El Gobierno prepara cambios en la Ley de Enjuiciamiento Criminal ante el escepticismo de la asociaciones judiciales

Publicado por admin el Wednesday 6 July 2011 a las 05:25

La Ley de Enjuiciamiento Criminal sufrirá su primer cambio fundamental en 129 años. Según las primeras reformas que se conocen sobre este borrador, los jueces dejarían de investigar y su misión sería velar por las garantías y derechos del sospechoso. Se refuerza así su posición de jefes y garantes del proceso. Además se establecerían filtros para garantizar la presunción de inocencia: el juez de garantías primero, el juez de la audiencia preliminar después y por último, el juicio.

De esta forma La fiscalía sería quien dirija la investigación y archivaria el caso si considera que no hay indicios de delito. Aunque su decisión es recurrible ante el “juez de garantías”. La policía verá limitada sensiblemente su capacidad de actuación. Dependerá exclusivamente, en régimen de monopolio, de lo que le ordene el fiscal y cesará su actividad cuando identifique el presunto responsable. Por primera vez se regula la colocación de micrófonos en las viviendas, las intervenciones telefónicas y se define la actividad del agente encubierto.

El plazo de incomunicación por orden judicial podría ampliarse, según el documento, hasta los 13 días y aumentan las garantías. El detenido será grabado en video y estará asistido cada ocho horas por un médico forense y otro designado por el Mecanismo de Prevención de la Tortura.

La reforma incluye nuevas limitaciones a la figura de la acusación popular que no podrá por si sola sentar a nadie en el banquillo. La nueva ley impide que Partidos políticos y sindicatos sean acusación popular por lo que casos como “Gürtel” no volverán a tener protagonismo por la personación de partidos interesados.

Una vez abierto el juicio oral las declaraciones efectuadas ante el fiscal o la policía, durante la investigación, carecen de valor. El juicio no comenzará como hasta ahora con el interrogatorio del procesado y quienes le acusan deberán demostrar la culpabilidad más allá de toda duda razonable. El acusado se sentará además, junto a su letrado. Los juicios de faltas quedaran limitados y el fiscal podrá archivarlos por razones de oportunidad.

Las asociaciones de jueces defendieron la necesidad de reformar la Ley de Enjuiciamiento Criminal (LECrim), que el Gobierno podría aprobar antes del final de la legislatura, pero exigen que se adopten también medidas para garantizar la autonomía e independencia del Ministerio Público.

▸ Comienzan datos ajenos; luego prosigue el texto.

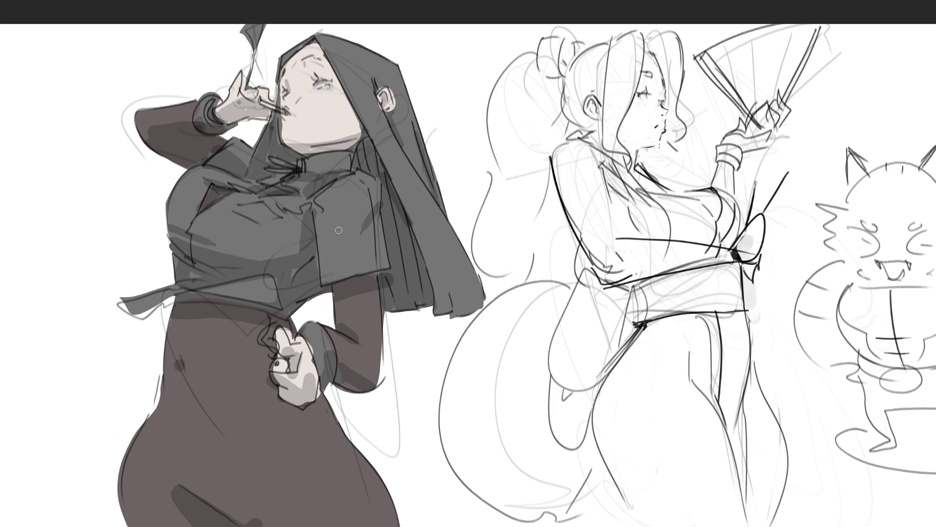
drag(229, 281, 119, 301)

La novedad sustancial de la reforma de la LECrim es que la instrucción recaerá en manos del fiscal, en lugar de en los jueces como hasta ahora, una modificación que las asociaciones judiciales respaldan si se reforma al tiempo el régimen del Ministerio Fiscal, cuyo máximo representante es nombrado por el Gobierno.

Por encima del principio de jerarquía que cumplen hoy en día los fiscales, con la reforma de la LECrim deben seguir el de autonomía para que “ese fiscal al que se le adjudique la investigación de un caso no pueda ser dirigido por un superior, porque se pondría en tela de juicio la tutela judicial”, ha dicho el portavoz de la Asociación de Jueces y Magistrados Francisco de Vitoria (AJFV), Marcelino Sexmero.

En la misma línea se han pronunciado el portavoz del Foro Judicial Independiente (FJI), Javier Varona, y el de la Asociación Profesional de la Magistratura (APM), Pablo Llarena, quien ha destacado que “el principal riesgo de la modificación que se plantea” es no dotar a los fiscales de esa independencia.

Para la conservadora APM, el anuncio persigue “diluir la polémica” surgida el mes pasado cuando ante el malestar de la Fiscalía se retiraron en el Congreso las enmiendas al proyecto de ley de agilización procesal que afectaban al proceso penal.

Sobre la clarificación de la figura del “imputado”, que pasará a denominarse “investigado”, Sexmero ha señalado que viene motivado por las quejas de políticos y personalidades públicas imputadas. Respecto a la posible limitación de la autorización de escuchas telefónicas sólo para investigaciones de delitos penados con más de cinco años de cárcel, supondría “impunidad” en casos de cohecho o corrupción política.

Las asociaciones ven bastante “precipitada” la reforma de la LECrim antes de que acabe la actual legislatura, tal y como ayer sugirió el ministro de Justicia, Francisco Caamaño. “Es imposible que salga adelante por falta de tiempo”, ha dicho Javier Varona, quien considera “imperioso” hacer bien la modificación de la ley con “un mínimo de estudio y consideraciones en la tramitación parlamentaria”. De igual modo, la progresista Jueces para la Democracia (JpD) ha vaticinado en una nota que “lamentablemente, todo apunta a que, por falta de apoyos parlamentarios, la reforma, indispensable, no saldrá adelante” esta legislatura.